In other words, the crooks used Kaseya’s infrastructure to disseminate and detonate ransomware infections on Kaseya’s customers’ computers, combining two security weaknesses to spread their malware much more widely than if they had attacked Kaseya alone.
The first security hole was CVE-2021-30116, a previously unknown bug that allowed an attacker without a password to access Kaseya’s system administration tools and inject unauthorised programs into the next update bundle pushed out to clients. The second security hole was that the criminals deliberately installed their malicious “update” into a special directory on those clients that was deliberately designated by Kaseya as exempt from local malware scanning.
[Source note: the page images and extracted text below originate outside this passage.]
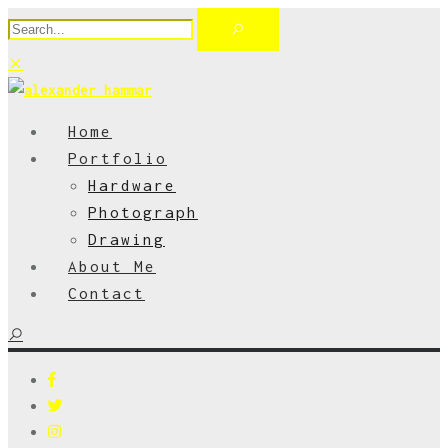
Home
Portfolio
Hardware
Photograph
Drawing
About Me
Contact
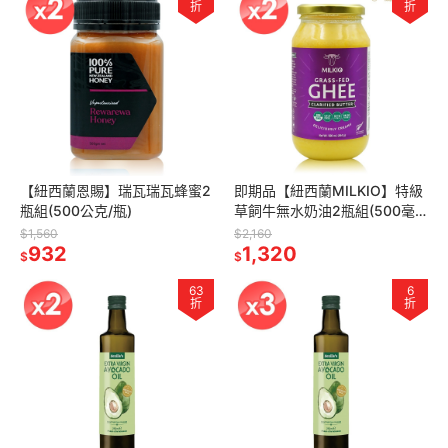
折
折
【紐西蘭恩賜】瑞瓦瑞瓦蜂蜜2
即期品【紐西蘭MILKIO】特級
瓶組(500公克/瓶)
草飼牛無水奶油2瓶組(500毫
升/瓶)
$1,560
$2,160
932
1,320
$
$
63
6
折
折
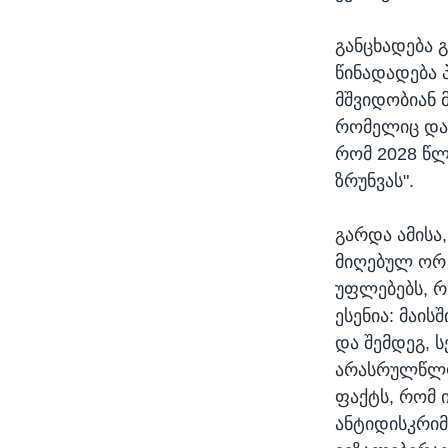
განცხადება გ
წინადადება 
მშვიდობიან 
რომელიც დაი
რომ 2028 წლ
ზრუნვას".
გარდა ამისა
მიღებულ ორ 
უფლებებს, რ
ესენია: მაის
და შემდეგ, 
არასრულწლოვა
ფაქტს, რომ 
ანტიდისკრიმ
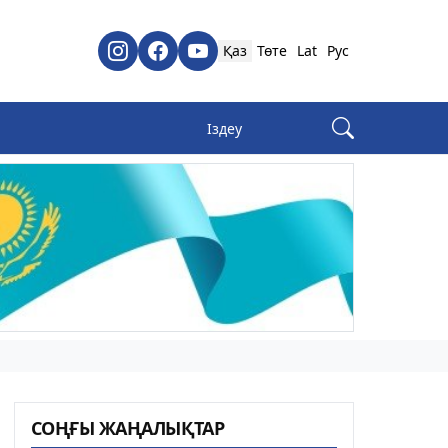
Қаз
Төте
Lat
Рус
СОҢҒЫ ЖАҢАЛЫҚТАР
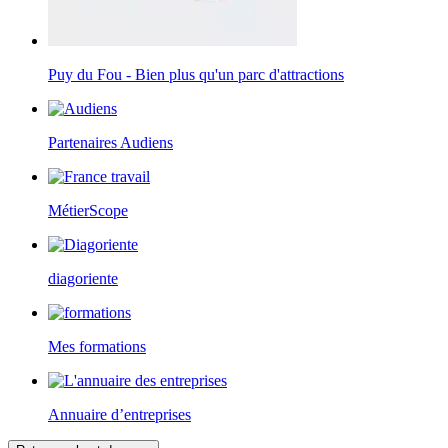
Puy du Fou - Bien plus qu'un parc d'attractions
Partenaires Audiens
MétierScope
diagoriente
Mes formations
Annuaire d’entreprises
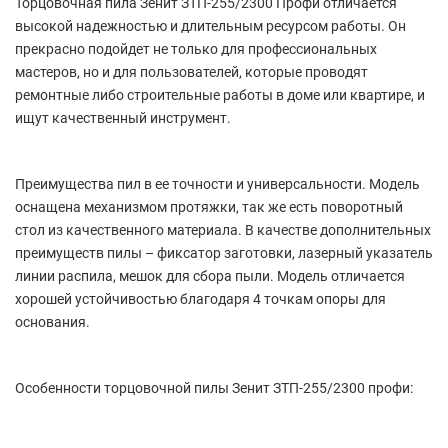
Торцовочная пила Зенит ЗТП-255/2300 Профи отличается
высокой надежностью и длительным ресурсом работы. Он
прекрасно подойдет не только для профессиональных
мастеров, но и для пользователей, которые проводят
ремонтные либо строительные работы в доме или квартире, и
ищут качественный инструмент.
Преимущества пил в ее точности и универсальности. Модель
оснащена механизмом протяжки, так же есть поворотный
стол из качественного материала. В качестве дополнительных
преимуществ пилы – фиксатор заготовки, лазерный указатель
линии распила, мешок для сбора пыли. Модель отличается
хорошей устойчивостью благодаря 4 точкам опоры для
основания.
Особенности торцовочной пилы Зенит ЗТП-255/2300 профи:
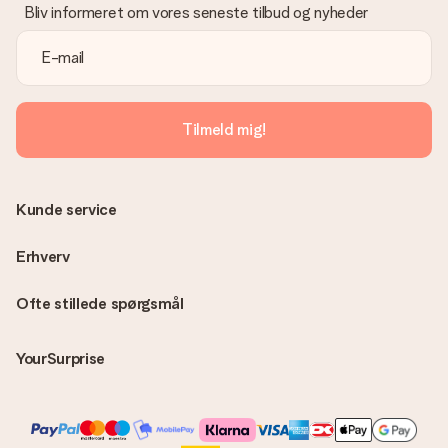
Bliv informeret om vores seneste tilbud og nyheder
Tilmeld mig!
Kunde service
Erhverv
Ofte stillede spørgsmål
YourSurprise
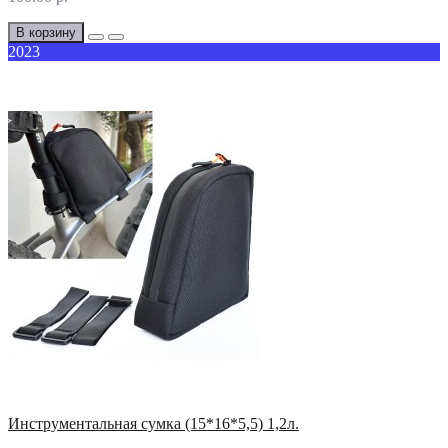
В корзину
2023
Инструментальная сумка (15*16*5,5) 1,2л.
As a result, victims unknowingly downloaded tainted “updates” from Kaseya, and then unknowingly installed malware on their own computers in a location where their existing security software had been instructed not to look.
Ultimately, it seems as though the criminals ended up being too successful, with so many victims were affected that the attackers apparently decided that it wasn’t worth trying to blackmail them one-by-one.
As we said at the time:
In the end, it almost felt as though the gang behind the Kaseya infiltration succeeed too well, drawing concerted attention in the aftermath of the attack.
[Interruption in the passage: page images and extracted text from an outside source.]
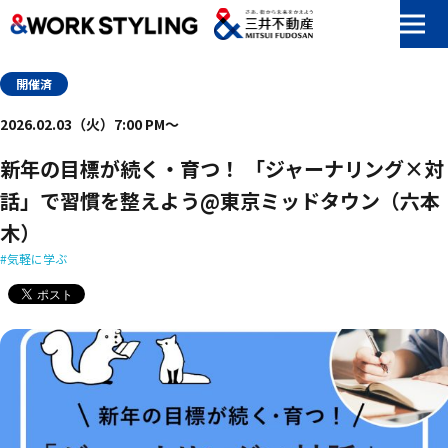
本文へ移動
開催済
2026.02.03（火）7:00 PM〜
新年の​目標が​続く​・育つ！​ ​「ジャーナリング×対
話」で​習慣を​整えよう@東京ミッドタウン​（六本
木）
気軽に学ぶ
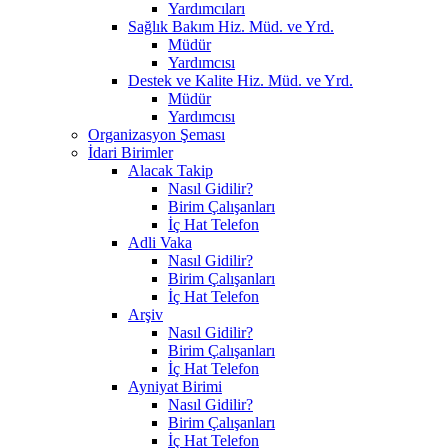
Yardımcıları
Sağlık Bakım Hiz. Müd. ve Yrd.
Müdür
Yardımcısı
Destek ve Kalite Hiz. Müd. ve Yrd.
Müdür
Yardımcısı
Organizasyon Şeması
İdari Birimler
Alacak Takip
Nasıl Gidilir?
Birim Çalışanları
İç Hat Telefon
Adli Vaka
Nasıl Gidilir?
Birim Çalışanları
İç Hat Telefon
Arşiv
Nasıl Gidilir?
Birim Çalışanları
İç Hat Telefon
Ayniyat Birimi
Nasıl Gidilir?
Birim Çalışanları
İç Hat Telefon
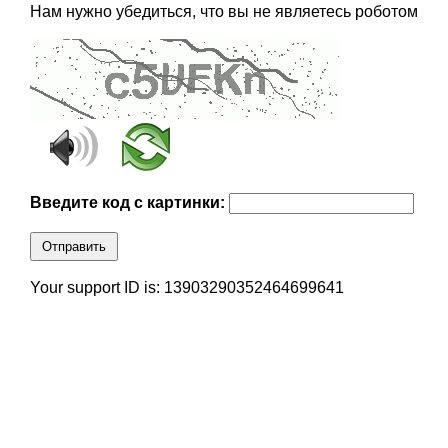
Нам нужно убедиться, что вы не являетесь роботом
Введите код с картинки:
Отправить
Your support ID is: 13903290352464699641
Indeed, the crooks decided to go all-in by offering a “one size fits all” decryptor – a sort of global site licence, if you like; an all-you-can-eat file unscrambling buffet – for a one-off collective payment.
The plan might even have worked, if the criminals hadn’t set the fee at a jaw-dropping $70,000,000, though whether they seriously hoped to get paid in full, or simply wanted to rub the world’s noses in the mess, we may never know.
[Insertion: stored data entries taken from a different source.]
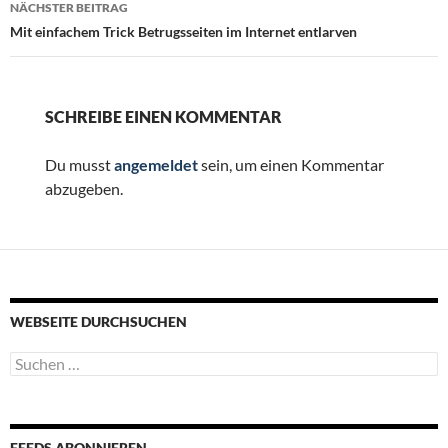
NÄCHSTER BEITRAG
Mit einfachem Trick Betrugsseiten im Internet entlarven
SCHREIBE EINEN KOMMENTAR
Du musst
angemeldet
sein, um einen Kommentar
abzugeben.
WEBSEITE DURCHSUCHEN
Suchen
nach:
FEEDS ABONNIEREN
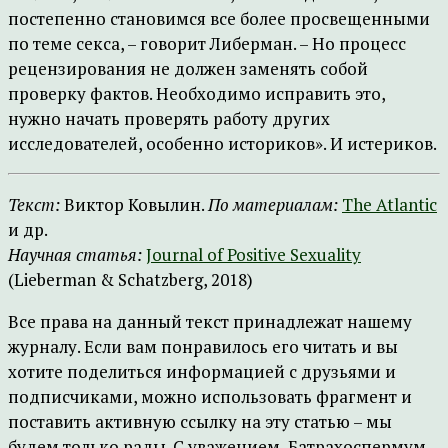
постепенно становимся все более просвещенными
по теме секса, – говорит Либерман. – Но процесс
рецензирования не должен заменять собой
проверку фактов. Необходимо исправить это,
нужно начать проверять работу других
исследователей, особенно историков». И истериков.
Текст:
Виктор Ковылин.
По материалам:
The Atlantic
и др.
Научная статья:
Journal of Positive Sexuality
(Lieberman & Schatzberg, 2018)
Все права на данный текст принадлежат нашему
журналу. Если вам понравилось его читать и вы
хотите поделиться информацией с друзьями и
подписчиками, можно использовать фрагмент и
поставить активную ссылку на эту статью – мы
будем только рады. С уважением, Батрахоспермум.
Alleged perpetrators identified
In this case, the wheels of justice started turning both quickly and effectively.
In November 2021, the US Department of Justice (DOJ) announced that it had seized more than $6 million in assets from a still-at-large Russian suspect called Yevgeniy Polyanin, and that Polish authorities had arrested a Ukrainian suspect called Yaroslav Vasinskyi when he crossed the border into Poland:
Poland has an extradition treaty with the US, and Vasinskyi has now been sent to Texas, where he has made his first appearance in a US court, accused of being responsible for the Kaseya attack:
In the alleged attack against Kaseya, Vasinskyi caused the deployment of malicious Sodinokibi/REvil code throughout [sic] a Kaseya product that caused the Kaseya production functionality to deploy REvil ransomware to “endpoints” on Kaseya customer networks. After the remote access to Kaseya endpoints was established, the ransomware was executed on those computers, which resulted in the encryption of data on computers of organizations around the world that used Kaseya software.
Through the deployment of Sodinokibi/REvil ransomware, the defendant allegedly left electronic notes in the form of a text file on the victims’ computers. The notes included a web address leading to an open-source privacy network known as Tor, as well as the link to a publicly accessible website address the victims could visit to recover their files. Upon visiting either website, victims were given a ransom demand and provided a virtual currency address to use to pay the ransom. If a victim paid the ransom, the defendant provided the decryption key and the victim then was able to access their files. If a victim did not pay the ransom, the defendant typically posted the victim’s stolen data or claimed they sold the stolen data to third parties, and victims remained unable to access their files.
Vasinskyi is charged with conspiracy to commit fraud and related activity in connection with computers, damage to protected computers, and conspiracy to commit money laundering.
As the DOJ points out, following common practice in its press releases, the maximum theoretical penalty that the accused faces is an absurd 115 years in prison, though, in reality, maximum sentences are rarely imposed.